BROOKLYN FILM FESTIVAL: MOVEMENT AND LOCATION

MOVEMENT + LOCATION

Bodine Boling wrote, produced, edited, and stars in Brooklyn-set MOVEMENT + LOCATION

MOVEMENT + LOCATION (Alexis Boling, 2013)
Brooklyn Film Festival
Saturday, May 31, Windmill Studios, 289 Kent Ave., $12, 7:30
Sunday, June 8, IndieScreen, 287 Kent Ave., $12, 8:00
Festival runs May 30 – June 8
www.brooklynfilmfestival.org
www.movementandlocation.com

The husband and wife team of Alexis and Bodine Boling have collaborated on the tender, touching drama Movement + Location, which is appropriately having its world premiere at the Brooklyn Film Festival this week. Director, producer, and cinematographer Alexis and writer, producer, editor, and star Bodine were married in 2009 at BAMcafé and made the film in their home borough of Brooklyn. Bodine plays Kim Getty, a young woman who works for City Hope, an organization that helps feed and house the homeless. Meanwhile, Kim herself is trying to make a home for herself, having returned to Brooklyn from four hundred years in the future. Already hiding the truth from her roommate, Amber (Anna Margaret Hollyman), and work colleague Marcel (Haile Owusu), Kim becomes even more secretive when a pair of cops ask her and Marcel to help runaway teen Rachel (Catherine Missal), who, Kim quickly learns, is also from the future but having trouble adapting to her new surroundings. Kim brings Rachel home with her, and trouble slowly escalates as she considers having a relationship with one of the cops, Rob Sullivan (Clybourne Park’s Brendan Griffin), and Rachel starts hanging out with a haggard homeless man named Paul (David Andrew MacDonald). “There are things that I don’t want to talk about, and there are things I am never going to tell you,” Kim explains to Rob. “And if you try to make me….”

◆ AIM OF THE TASK ◆
Render this sentence from the Movement + Location review into Spanish: "Bodine plays Kim Getty, a young woman who works for City Hope, an organization that helps feed and house the homeless."

◆ Saved entries ◆
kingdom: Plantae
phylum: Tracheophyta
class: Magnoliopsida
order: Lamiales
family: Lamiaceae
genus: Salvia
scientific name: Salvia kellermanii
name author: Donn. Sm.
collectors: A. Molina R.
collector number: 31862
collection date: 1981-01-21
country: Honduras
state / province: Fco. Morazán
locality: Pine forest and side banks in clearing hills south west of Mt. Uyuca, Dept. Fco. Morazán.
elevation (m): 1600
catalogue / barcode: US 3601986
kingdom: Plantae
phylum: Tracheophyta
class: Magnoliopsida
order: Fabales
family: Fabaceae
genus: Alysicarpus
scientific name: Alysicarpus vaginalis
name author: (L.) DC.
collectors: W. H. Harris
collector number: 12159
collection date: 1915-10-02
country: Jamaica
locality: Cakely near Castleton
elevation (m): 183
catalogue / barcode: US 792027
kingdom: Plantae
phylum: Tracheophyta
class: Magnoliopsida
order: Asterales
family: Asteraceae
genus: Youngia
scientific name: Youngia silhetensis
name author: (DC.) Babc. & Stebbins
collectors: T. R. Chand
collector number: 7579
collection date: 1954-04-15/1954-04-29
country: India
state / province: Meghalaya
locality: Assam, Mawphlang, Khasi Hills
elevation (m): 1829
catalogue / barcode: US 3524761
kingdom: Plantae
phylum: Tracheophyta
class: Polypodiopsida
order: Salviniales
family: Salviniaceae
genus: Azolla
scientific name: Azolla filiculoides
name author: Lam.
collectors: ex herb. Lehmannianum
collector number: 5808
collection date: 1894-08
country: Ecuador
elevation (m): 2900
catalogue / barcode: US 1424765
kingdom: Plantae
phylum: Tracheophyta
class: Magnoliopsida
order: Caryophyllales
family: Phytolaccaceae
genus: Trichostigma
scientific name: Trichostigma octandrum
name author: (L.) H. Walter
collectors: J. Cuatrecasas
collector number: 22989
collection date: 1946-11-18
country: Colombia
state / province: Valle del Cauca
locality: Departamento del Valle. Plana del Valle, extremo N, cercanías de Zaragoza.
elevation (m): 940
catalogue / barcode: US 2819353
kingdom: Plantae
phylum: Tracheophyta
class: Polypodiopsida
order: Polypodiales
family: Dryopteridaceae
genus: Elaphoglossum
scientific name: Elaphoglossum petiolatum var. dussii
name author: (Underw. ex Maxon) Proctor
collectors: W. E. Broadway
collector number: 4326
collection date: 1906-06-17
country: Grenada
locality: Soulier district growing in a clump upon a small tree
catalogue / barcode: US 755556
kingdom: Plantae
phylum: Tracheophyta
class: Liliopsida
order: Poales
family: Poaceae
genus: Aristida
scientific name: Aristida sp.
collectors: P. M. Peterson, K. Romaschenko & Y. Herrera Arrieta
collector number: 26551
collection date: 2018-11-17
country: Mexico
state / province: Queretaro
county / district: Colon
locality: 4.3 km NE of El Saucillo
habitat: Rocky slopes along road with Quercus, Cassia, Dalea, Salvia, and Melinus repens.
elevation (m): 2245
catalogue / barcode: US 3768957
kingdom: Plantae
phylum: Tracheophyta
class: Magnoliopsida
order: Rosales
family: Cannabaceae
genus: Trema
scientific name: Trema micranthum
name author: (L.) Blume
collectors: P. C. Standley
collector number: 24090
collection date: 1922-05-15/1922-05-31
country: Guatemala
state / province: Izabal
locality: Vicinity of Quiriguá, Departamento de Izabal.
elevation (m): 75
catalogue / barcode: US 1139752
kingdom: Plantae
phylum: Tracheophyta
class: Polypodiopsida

◆ SOLUTION TO THE PROBLEM ◆
Bodine interpreta a Kim Getty, una joven que trabaja para City Hope, una organización que ayuda a alimentar y dar alojamiento a las personas sin hogar.